Check each line of the entries below for the word "front", then state how many lines have it and nothing more.

※ ※ ※

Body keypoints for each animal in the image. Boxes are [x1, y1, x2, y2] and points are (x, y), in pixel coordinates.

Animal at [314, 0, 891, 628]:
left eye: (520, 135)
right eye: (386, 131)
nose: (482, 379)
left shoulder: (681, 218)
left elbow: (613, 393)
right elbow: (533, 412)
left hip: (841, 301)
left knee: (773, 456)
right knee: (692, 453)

※ ※ ※

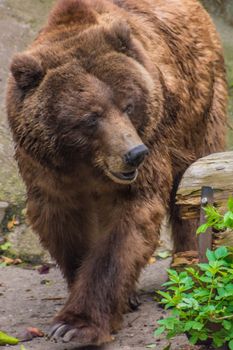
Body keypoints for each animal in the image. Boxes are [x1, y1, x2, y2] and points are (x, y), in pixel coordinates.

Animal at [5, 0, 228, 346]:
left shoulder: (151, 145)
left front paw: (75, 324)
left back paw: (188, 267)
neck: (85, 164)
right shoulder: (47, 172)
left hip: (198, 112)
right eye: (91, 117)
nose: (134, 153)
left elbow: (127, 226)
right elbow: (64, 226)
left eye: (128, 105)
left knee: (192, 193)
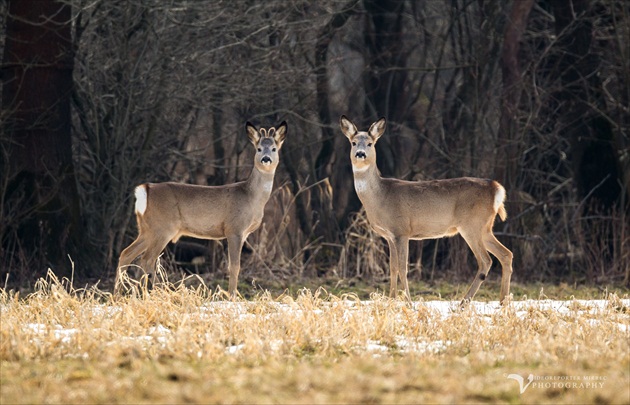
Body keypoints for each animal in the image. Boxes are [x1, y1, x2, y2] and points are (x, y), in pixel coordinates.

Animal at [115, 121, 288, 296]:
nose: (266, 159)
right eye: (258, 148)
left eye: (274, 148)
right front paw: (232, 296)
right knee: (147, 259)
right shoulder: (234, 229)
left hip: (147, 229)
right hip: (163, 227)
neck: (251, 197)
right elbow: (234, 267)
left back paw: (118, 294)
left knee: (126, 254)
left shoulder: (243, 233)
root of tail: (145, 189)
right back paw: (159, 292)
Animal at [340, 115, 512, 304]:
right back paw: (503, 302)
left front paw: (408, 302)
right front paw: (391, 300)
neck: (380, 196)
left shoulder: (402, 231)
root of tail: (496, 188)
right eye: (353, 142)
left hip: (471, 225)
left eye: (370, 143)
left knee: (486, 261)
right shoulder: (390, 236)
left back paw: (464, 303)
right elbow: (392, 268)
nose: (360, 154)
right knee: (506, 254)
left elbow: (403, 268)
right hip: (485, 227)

※ ※ ※

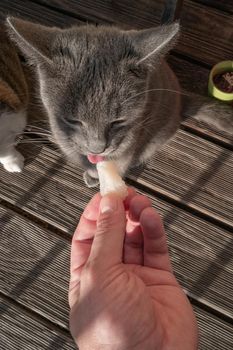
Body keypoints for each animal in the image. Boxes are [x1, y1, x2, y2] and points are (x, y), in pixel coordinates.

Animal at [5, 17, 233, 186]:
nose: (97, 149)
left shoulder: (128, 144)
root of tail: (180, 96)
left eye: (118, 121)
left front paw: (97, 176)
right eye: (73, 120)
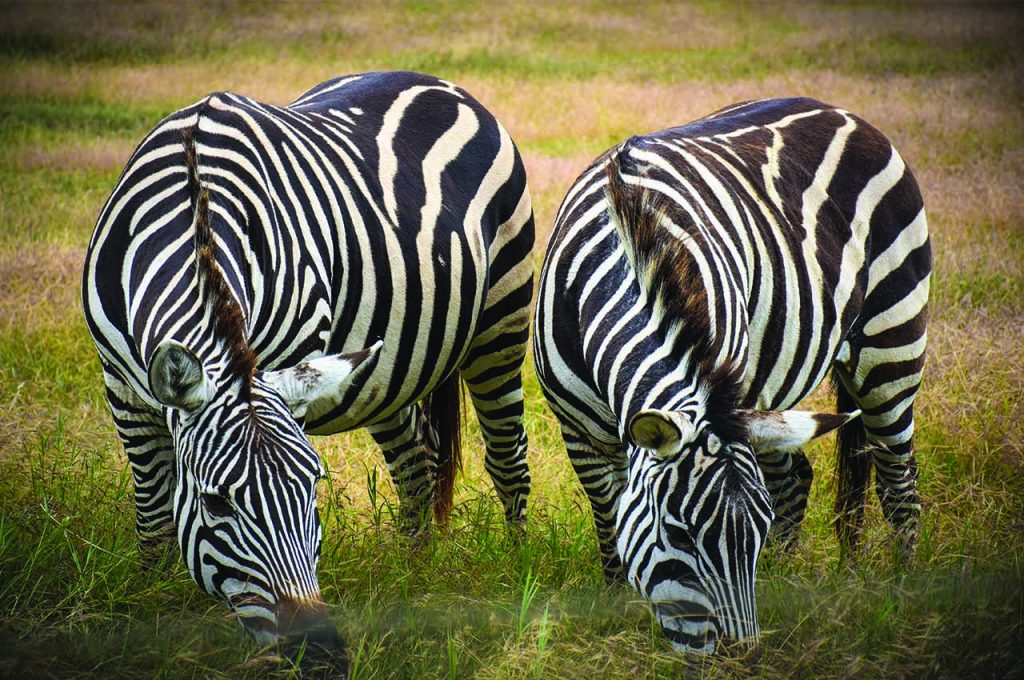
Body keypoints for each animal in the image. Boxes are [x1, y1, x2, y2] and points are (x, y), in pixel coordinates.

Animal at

※ ※ ※

■ Exercise answer ■
5